In layman’s terms, we call it a mirgi ka attack, daura padna, or jhatka aana. Different names, different places, but the same underlying event. A seizure is a sudden, uncontrolled burst of electrical activity in the brain that can lead to involuntary muscle movements, changes in behavior, or loss of consciousness.
When a person has multiple unprovoked seizures, it is classified as Epilepsy. While there are complex neurological classifications for these episodes, my goal here isn’t to give a neurosurgery lecture—it’s to raise awareness and dismantle the social stigma.
Epilepsy is NOT a mental illness, nor is it contagious. It is a neurological disorder. Thanks to advancements in pharmacology and technology, we can diagnose and treat it effectively.
What Causes Seizures?
The triggers are diverse and can include:
● Hypoxic brain injury at birth or congenital anomalies.
● Encephalopathy or Meningitis (including Tubercular Meningitis).
● Traumatic head injuries.
● Brain tumors.
First Aid: What to do during an attack?
▪︎ Stay Calm: Your panic won’t help the patient.
▪︎ Ensure Safety: Move them away from danger (sharp objects, heights, or water).
▪︎ Positioning: Place a cushion under their head and turn them onto their side (lateral recovery posture). This keeps the airway clear.
▪︎ Do Not Restrain: Do not put anything in their mouth or try to hold them down.
▪︎ Call for Help: Contact an ambulance immediately.
The Path to Recovery
▪︎ After an episode, the patient will undergo investigations to find the cause and will be started on anti-epileptic drugs (AEDs).

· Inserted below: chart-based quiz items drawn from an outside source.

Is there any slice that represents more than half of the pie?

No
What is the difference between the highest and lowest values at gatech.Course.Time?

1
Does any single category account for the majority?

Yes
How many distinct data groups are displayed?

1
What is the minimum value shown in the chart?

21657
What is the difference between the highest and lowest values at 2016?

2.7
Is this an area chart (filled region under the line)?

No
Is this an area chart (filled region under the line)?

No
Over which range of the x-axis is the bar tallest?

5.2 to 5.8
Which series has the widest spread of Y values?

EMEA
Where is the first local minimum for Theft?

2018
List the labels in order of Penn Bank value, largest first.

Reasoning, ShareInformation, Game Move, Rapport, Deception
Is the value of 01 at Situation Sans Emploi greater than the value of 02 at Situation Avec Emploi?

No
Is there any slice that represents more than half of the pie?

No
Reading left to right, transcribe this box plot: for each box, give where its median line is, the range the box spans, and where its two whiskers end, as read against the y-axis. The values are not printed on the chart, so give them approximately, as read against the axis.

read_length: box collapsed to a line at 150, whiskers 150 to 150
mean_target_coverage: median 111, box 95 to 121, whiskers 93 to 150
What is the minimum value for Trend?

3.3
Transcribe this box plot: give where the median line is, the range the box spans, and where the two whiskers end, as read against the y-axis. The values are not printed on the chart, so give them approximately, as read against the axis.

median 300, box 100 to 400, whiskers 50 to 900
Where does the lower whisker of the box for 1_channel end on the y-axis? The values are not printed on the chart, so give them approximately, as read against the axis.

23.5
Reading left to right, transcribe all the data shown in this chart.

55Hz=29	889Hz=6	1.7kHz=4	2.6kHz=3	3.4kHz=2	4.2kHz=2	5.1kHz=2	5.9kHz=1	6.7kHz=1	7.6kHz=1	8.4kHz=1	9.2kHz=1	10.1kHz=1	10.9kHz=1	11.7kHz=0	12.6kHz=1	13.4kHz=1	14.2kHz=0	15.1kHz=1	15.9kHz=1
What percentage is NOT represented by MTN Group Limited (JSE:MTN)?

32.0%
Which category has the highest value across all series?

▪︎ Consistency is Key: You can miss a meal, but you cannot miss a dose.
▪︎ Follow-up: Stay in touch with your neurologist. Google can provide information, but it cannot monitor your brain waves or adjust your dosage.
A Message to Families and Patients
▪︎ To Families: A person with epilepsy is already fighting an internal battle; don’t make the external environment harder. With controlled seizures, they can achieve anything. Provide love, a safe environment, and zero judgment.
▪︎ To Patients: Your nervous system is working overtime, so help it out. Prioritize sleep, eat on time, and strictly avoid alcohol and smoking, as these significantly lower the seizure threshold.
🧠 Neurosurgeon’s Insights (The Reality of the OPD)
● As a neurosurgeon, I see the intersection of pathology and poverty every day. Poverty makes epilepsy a much heavier burden. Patients often tell me, “Ma’am, I missed my doses because I couldn’t afford them.” My role goes beyond surgery; it involves education. I prioritize prescribing affordable generic medications and providing longer-term prescriptions to reduce the travel costs for patients coming from afar.
Today’s Case Studies:
▪︎ A 2-year-old with Cerebral Palsy.
▪︎ A 9-year-old facing their first-ever episode.
▪︎ A 24-year-old student with Hippocampal Sclerosis (refractory to multiple drugs).
▪︎ A 14-year-old girl with a traumatic head injury.
The Gender Gap in India
● In India, the struggle is amplified for women. Finding a supportive partner, facing the threat of divorce due to the disorder, and navigating the risks of pregnancy while on AEDs are massive hurdles. The social “gossip” often hurts more than the disease itself.
☆☆☆ Our brain is capable of amazing things. With willpower, medical compliance, and a supportive society, we can manage this. Let’s take a pledge today to remove the stigma and replace it with support.